NEW YORK (Reuters) - U.S. stocks fell on Friday as a number of bellwether names, including Amazon and Ford, fell following their quarterly results, overshadowing positive numbers from Microsoft.

Despite the decline on the day, the S&P 500 is on track for its second straight week of gains and it is 1.4 percent away from its all-time high.

Investors also continued to pay attention to intensifying geopolitical strife after Ukrainian forces killed up to five pro-Moscow rebels and Russia launched army drills near the border. The actions raised fears Russian troops would invade. Separately, local police said seven people were injured overnight at a pro-Ukrainian checkpoint near the Black Sea port of Odessa when an explosive device blew up.

While the situation has taken a backseat to corporate earnings in recent weeks, investors remain on edge over what the potential fallout could be from any prolonged tension. Visa Inc late Thursday said U.S. sanctions on Russia were hurting its card transaction volumes. Shares fell 4.4 percent to $200.25.
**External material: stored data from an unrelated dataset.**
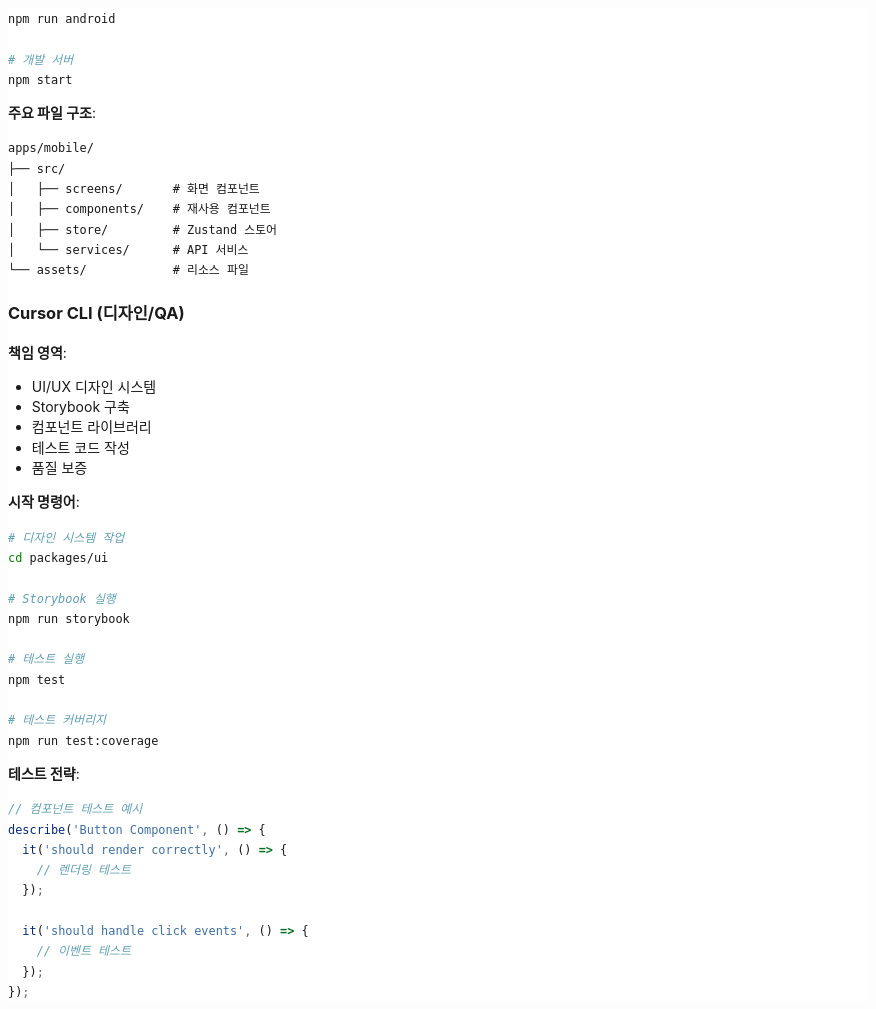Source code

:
 ```bash
npm run android

# 개발 서버
npm start
```

**주요 파일 구조**:
```
apps/mobile/
├── src/
│   ├── screens/       # 화면 컴포넌트
│   ├── components/    # 재사용 컴포넌트
│   ├── store/         # Zustand 스토어
│   └── services/      # API 서비스
└── assets/            # 리소스 파일
```

### Cursor CLI (디자인/QA)

**책임 영역**:
- UI/UX 디자인 시스템
- Storybook 구축
- 컴포넌트 라이브러리
- 테스트 코드 작성
- 품질 보증

**시작 명령어**:
```bash
# 디자인 시스템 작업
cd packages/ui

# Storybook 실행
npm run storybook

# 테스트 실행
npm test

# 테스트 커버리지
npm run test:coverage
```

**테스트 전략**:
```javascript
// 컴포넌트 테스트 예시
describe('Button Component', () => {
  it('should render correctly', () => {
    // 렌더링 테스트
  });
  
  it('should handle click events', () => {
    // 이벤트 테스트
  });
});
```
"Ukraine is starting to weigh on the market after being ignored for so long. I don't think it will be a long-lasting issue, and it creates opportunities in the oil and gas space, but we were overbought yesterday, so it is another reason for investors to take profits," said Chris Bertelsen, chief investment officer of Global Financial Private Capital in Sarasota, Florida.
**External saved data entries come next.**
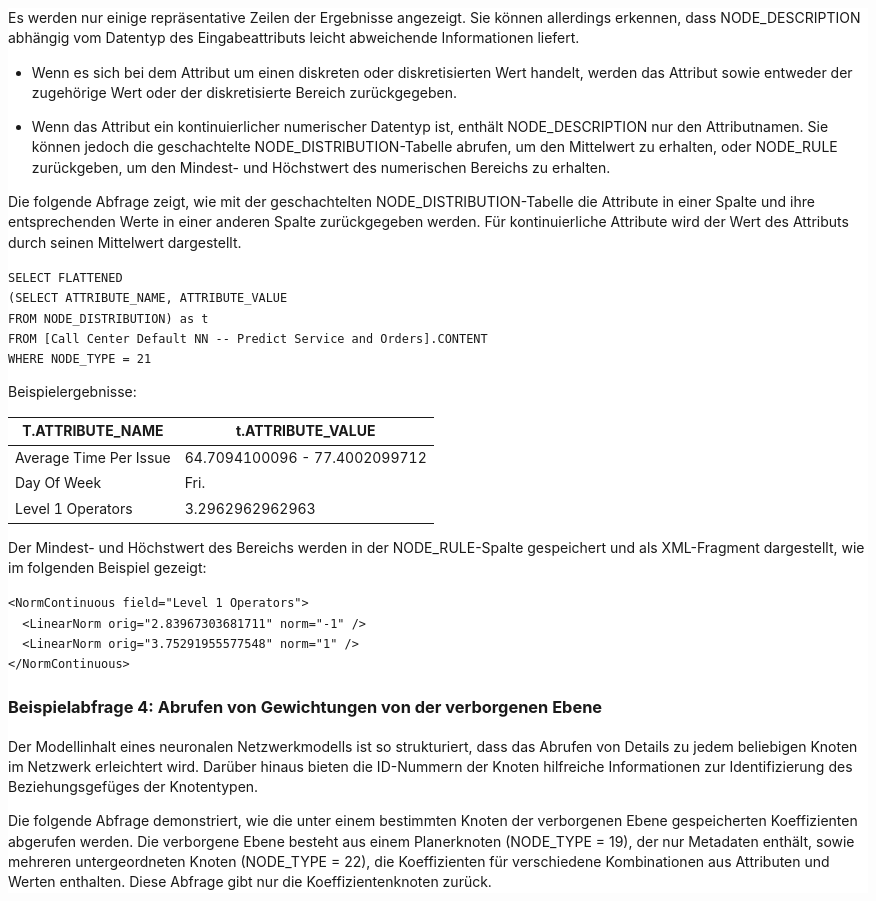  Es werden nur einige repräsentative Zeilen der Ergebnisse angezeigt. Sie können allerdings erkennen, dass NODE_DESCRIPTION abhängig vom Datentyp des Eingabeattributs leicht abweichende Informationen liefert.  
  
-   Wenn es sich bei dem Attribut um einen diskreten oder diskretisierten Wert handelt, werden das Attribut sowie entweder der zugehörige Wert oder der diskretisierte Bereich zurückgegeben.  
  
-   Wenn das Attribut ein kontinuierlicher numerischer Datentyp ist, enthält NODE_DESCRIPTION nur den Attributnamen. Sie können jedoch die geschachtelte NODE_DISTRIBUTION-Tabelle abrufen, um den Mittelwert zu erhalten, oder NODE_RULE zurückgeben, um den Mindest- und Höchstwert des numerischen Bereichs zu erhalten.  
  
 Die folgende Abfrage zeigt, wie mit der geschachtelten NODE_DISTRIBUTION-Tabelle die Attribute in einer Spalte und ihre entsprechenden Werte in einer anderen Spalte zurückgegeben werden. Für kontinuierliche Attribute wird der Wert des Attributs durch seinen Mittelwert dargestellt.  
  
```  
SELECT FLATTENED   
(SELECT ATTRIBUTE_NAME, ATTRIBUTE_VALUE  
FROM NODE_DISTRIBUTION) as t  
FROM [Call Center Default NN -- Predict Service and Orders].CONTENT  
WHERE NODE_TYPE = 21  
```  
  
 Beispielergebnisse:  
  
|T.ATTRIBUTE_NAME|t.ATTRIBUTE_VALUE|  
|-----------------------|------------------------|  
|Average Time Per Issue|64.7094100096 - 77.4002099712|  
|Day Of Week|Fri.|  
|Level 1 Operators|3.2962962962963|  
  
 Der Mindest- und Höchstwert des Bereichs werden in der NODE_RULE-Spalte gespeichert und als XML-Fragment dargestellt, wie im folgenden Beispiel gezeigt:  
  
```  
<NormContinuous field="Level 1 Operators">    
  <LinearNorm orig="2.83967303681711" norm="-1" />    
  <LinearNorm orig="3.75291955577548" norm="1" />    
</NormContinuous>    
```  
  
###  <a name="bkmk_Query4"></a> Beispielabfrage 4: Abrufen von Gewichtungen von der verborgenen Ebene  
 Der Modellinhalt eines neuronalen Netzwerkmodells ist so strukturiert, dass das Abrufen von Details zu jedem beliebigen Knoten im Netzwerk erleichtert wird. Darüber hinaus bieten die ID-Nummern der Knoten hilfreiche Informationen zur Identifizierung des Beziehungsgefüges der Knotentypen.  
  
 Die folgende Abfrage demonstriert, wie die unter einem bestimmten Knoten der verborgenen Ebene gespeicherten Koeffizienten abgerufen werden. Die verborgene Ebene besteht aus einem Planerknoten (NODE_TYPE = 19), der nur Metadaten enthält, sowie mehreren untergeordneten Knoten (NODE_TYPE = 22), die Koeffizienten für verschiedene Kombinationen aus Attributen und Werten enthalten. Diese Abfrage gibt nur die Koeffizientenknoten zurück.  
  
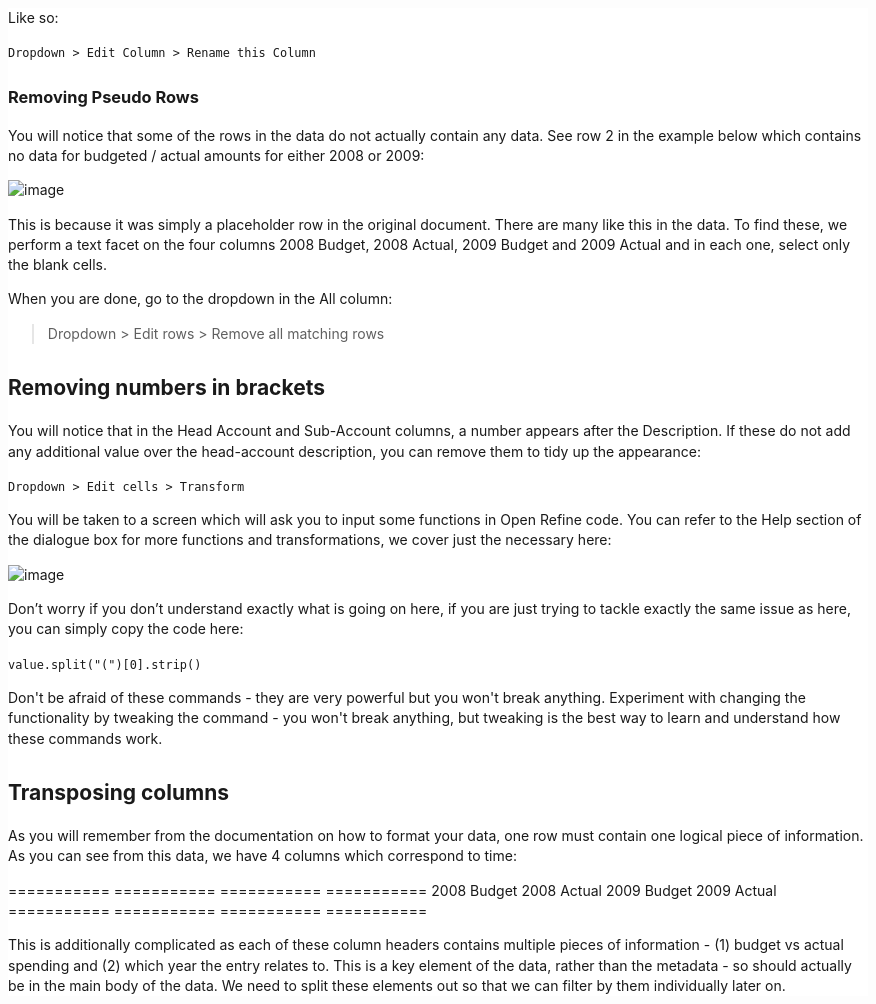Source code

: Like so:

    Dropdown > Edit Column > Rename this Column

### Removing Pseudo Rows

You will notice that some of the rows in the data do not actually contain any data. See row 2 in the example below which contains no data for budgeted / actual amounts for either 2008 or 2009:

![image](http://farm9.staticflickr.com/8257/8665776260_4d370fda87.jpg)

This is because it was simply a placeholder row in the original document. There are many like this in the data. To find these, we perform a text facet on the four columns 2008 Budget, 2008 Actual, 2009 Budget and 2009 Actual and in each one, select only the blank cells.

When you are done, go to the dropdown in the All column:

> Dropdown \> Edit rows \> Remove all matching rows

Removing numbers in brackets
----------------------------

You will notice that in the Head Account and Sub-Account columns, a number appears after the Description. If these do not add any additional value over the head-account description, you can remove them to tidy up the appearance:

    Dropdown > Edit cells > Transform 

You will be taken to a screen which will ask you to input some functions in Open Refine code. You can refer to the Help section of the dialogue box for more functions and transformations, we cover just the necessary here:

![image](http://farm9.staticflickr.com/8265/8664673857_f85a156945.jpg)

Don’t worry if you don’t understand exactly what is going on here, if you are just trying to tackle exactly the same issue as here, you can
simply copy the code here:

    value.split("(")[0].strip()

Don't be afraid of these commands - they are very powerful but you won't break anything. Experiment with changing the functionality by tweaking the command - you won't break anything, but tweaking is the best way to learn and understand how these commands work.

Transposing columns
-------------------

As you will remember from the documentation on how to format your data, one row must contain one logical piece of information. As you can see from this data, we have 4 columns which correspond to time:

===========
=========== =========== =========== 2008 Budget 2008 Actual 2009 Budget
2009 Actual =========== =========== =========== ===========

This is additionally complicated as each of these column headers contains multiple pieces of information - (1) budget vs actual spending and (2) which year the entry relates to. This is a key element of the data, rather than the metadata - so should actually be in the main body of the data. We need to split these elements out so that we can filter by them individually later on.
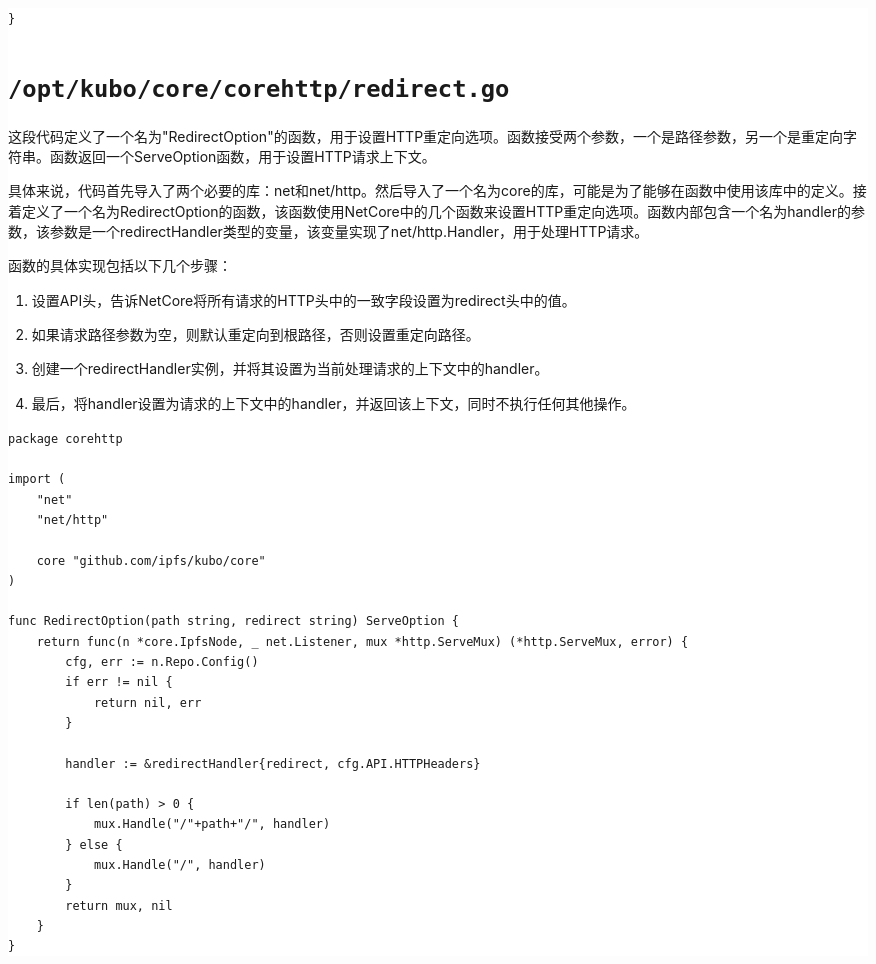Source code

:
 ```
}

```

# `/opt/kubo/core/corehttp/redirect.go`

这段代码定义了一个名为"RedirectOption"的函数，用于设置HTTP重定向选项。函数接受两个参数，一个是路径参数，另一个是重定向字符串。函数返回一个ServeOption函数，用于设置HTTP请求上下文。

具体来说，代码首先导入了两个必要的库：net和net/http。然后导入了一个名为core的库，可能是为了能够在函数中使用该库中的定义。接着定义了一个名为RedirectOption的函数，该函数使用NetCore中的几个函数来设置HTTP重定向选项。函数内部包含一个名为handler的参数，该参数是一个redirectHandler类型的变量，该变量实现了net/http.Handler，用于处理HTTP请求。

函数的具体实现包括以下几个步骤：

1. 设置API头，告诉NetCore将所有请求的HTTP头中的一致字段设置为redirect头中的值。

2. 如果请求路径参数为空，则默认重定向到根路径，否则设置重定向路径。

3. 创建一个redirectHandler实例，并将其设置为当前处理请求的上下文中的handler。

4. 最后，将handler设置为请求的上下文中的handler，并返回该上下文，同时不执行任何其他操作。


```
package corehttp

import (
	"net"
	"net/http"

	core "github.com/ipfs/kubo/core"
)

func RedirectOption(path string, redirect string) ServeOption {
	return func(n *core.IpfsNode, _ net.Listener, mux *http.ServeMux) (*http.ServeMux, error) {
		cfg, err := n.Repo.Config()
		if err != nil {
			return nil, err
		}

		handler := &redirectHandler{redirect, cfg.API.HTTPHeaders}

		if len(path) > 0 {
			mux.Handle("/"+path+"/", handler)
		} else {
			mux.Handle("/", handler)
		}
		return mux, nil
	}
}

```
Amazon fell 9 percent to $306.80 after posting a jump in revenue, offset by sharp increases in spending. Ford Motor Co fell 2.9 percent to $15.85 after first-quarter earnings missed expectations, hurt by higher warranty costs in North America.

On the upside, Microsoft Corp's earnings topped analyst forecasts, while investors were cheered by the software giant's new emphasis on mobile and cloud computing. Shares rose 1.5 percent to $40.46.
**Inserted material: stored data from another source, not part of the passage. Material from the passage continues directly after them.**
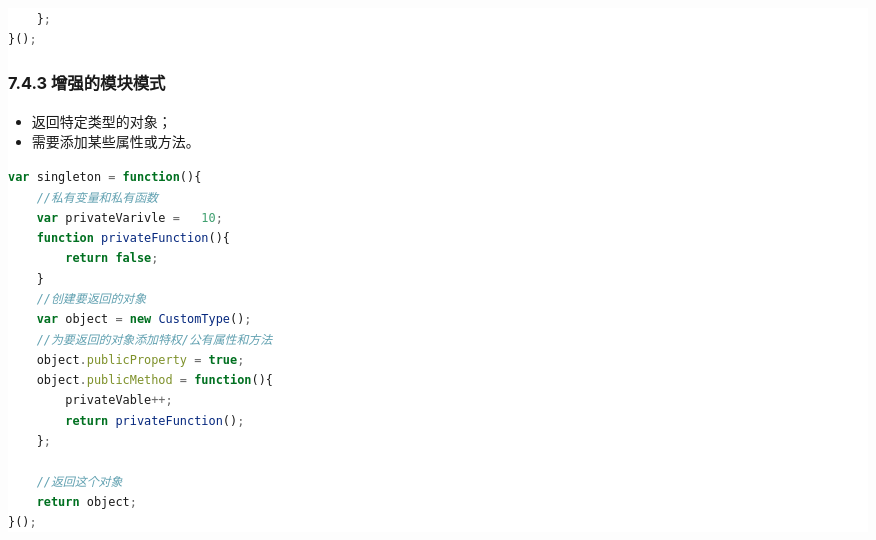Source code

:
 ```javascript
    };
}();
```

### 7.4.3 增强的模块模式

+ 返回特定类型的对象；
+ 需要添加某些属性或方法。

```javascript
var singleton = function(){
    //私有变量和私有函数
    var privateVarivle =   10;
    function privateFunction(){
        return false;
    }
    //创建要返回的对象
    var object = new CustomType();
    //为要返回的对象添加特权/公有属性和方法
    object.publicProperty = true;
    object.publicMethod = function(){
        privateVable++;
        return privateFunction();
    };
    
    //返回这个对象
    return object;
}();
```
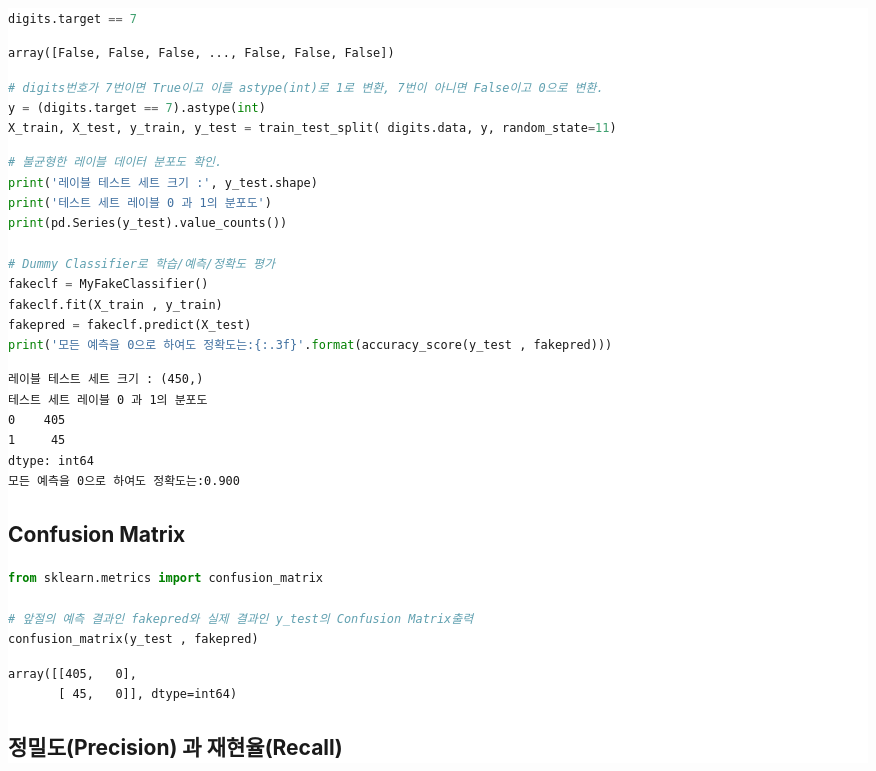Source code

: 

```python
digits.target == 7
```




    array([False, False, False, ..., False, False, False])




```python
# digits번호가 7번이면 True이고 이를 astype(int)로 1로 변환, 7번이 아니면 False이고 0으로 변환. 
y = (digits.target == 7).astype(int)
X_train, X_test, y_train, y_test = train_test_split( digits.data, y, random_state=11)
```


```python
# 불균형한 레이블 데이터 분포도 확인. 
print('레이블 테스트 세트 크기 :', y_test.shape)
print('테스트 세트 레이블 0 과 1의 분포도')
print(pd.Series(y_test).value_counts())

# Dummy Classifier로 학습/예측/정확도 평가
fakeclf = MyFakeClassifier()
fakeclf.fit(X_train , y_train)
fakepred = fakeclf.predict(X_test)
print('모든 예측을 0으로 하여도 정확도는:{:.3f}'.format(accuracy_score(y_test , fakepred)))
```

    레이블 테스트 세트 크기 : (450,)
    테스트 세트 레이블 0 과 1의 분포도
    0    405
    1     45
    dtype: int64
    모든 예측을 0으로 하여도 정확도는:0.900
    

## Confusion Matrix


```python
from sklearn.metrics import confusion_matrix

# 앞절의 예측 결과인 fakepred와 실제 결과인 y_test의 Confusion Matrix출력
confusion_matrix(y_test , fakepred)
```




    array([[405,   0],
           [ 45,   0]], dtype=int64)



## 정밀도(Precision) 과 재현율(Recall)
"I appreciate the growth side of Amazon, but this is a reaction to the fact that you can only go so long without growing profits," said Bertelsen, who helps oversee $3.5 billion in assets. "Still, older tech like Microsoft still looks cheap."

The Dow Jones industrial average was down 91.09 points, or 0.55 percent, at 16,410.56. The Standard & Poor's 500 Index was down 7.10 points, or 0.38 percent, at 1,871.51. The Nasdaq Composite Index was down 37.72 points, or 0.91 percent, at 4,110.62.

While companies are clearing a lowered bar for earnings, estimates have been improving. Profits are now seen rising 2.9 percent this quarter, down from the 6.5 percent growth rate estimated at the start of the year, but above the low of 0.6 percent seen last week, according to Thomson Reuters data.

Healthcare names were among the day's biggest gainers after LifePoint Hospitals Inc reported results. The stock rose 4.6 percent to $55.95 while Tenet Healthcare was up 5 percent at $44.38 and Community Health was up 4.1 percent at $38.96.

In the latest economic data, U.S. consumer sentiment rose more than expected in April, moving to a nine-month high, according to the Thomson Reuters/University of Michigan index. But the U.S. services sector expanded at a slower rate as job creation decelerated.